Aiken Drum - Origins

Origins

The rhyme was first printed by James Hogg in Jacobite Reliques in 1820, as a Jacobite song about the Battle of Sheriffmuir (1715) which includes the words:

Ken you how a Whig can fight,
Aikendrum, Aikendrum?
Ken you how a Whig can fight, Aikendrum?
He can fight the hero bright,
With swift heels and armour light,
And his wind of heav'nly might, Aikendrum, Aikendrum!
Is not Rowley in the right, Aikendrum?

Sir Walter Scott in his novel The Antiquary (1816) refers to Aiken Drum in a story told by an old beggar about the origins of what has been perceived by the protagonist as a Roman fort. The beggar tells him that it was actually built by him and others for "auld Aiken Drum's bridal" and that one of the masons cut the shape of a ladle into the stone as a joke on the bridegroom. The reference suggests that the rhyme, and particularly the chorus, was well enough known in the early nineteenth century for the joke to be understood.
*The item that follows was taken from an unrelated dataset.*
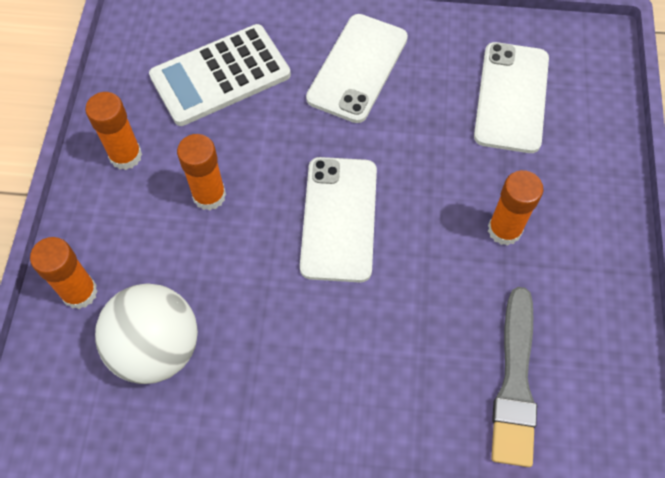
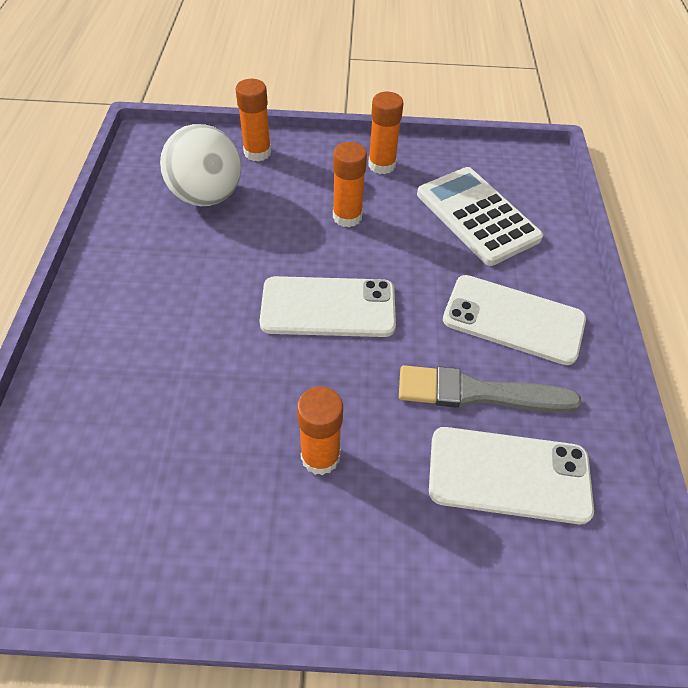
camera: 85 degrees right, 10 degrees down
grey brush [491,287,537,467] -> grey brush moved to [399,365,582,413]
Aiken Drum is also the name given by William Nicholson to the fairy the "Brounie o Blednoch" (1825) in the poem of that name. Although this has led some folklorists to speculate that the song may derive from older fairy legends, there is no evidence of the name being used for a brownie before this point, and it may have been borrowed from the existing song.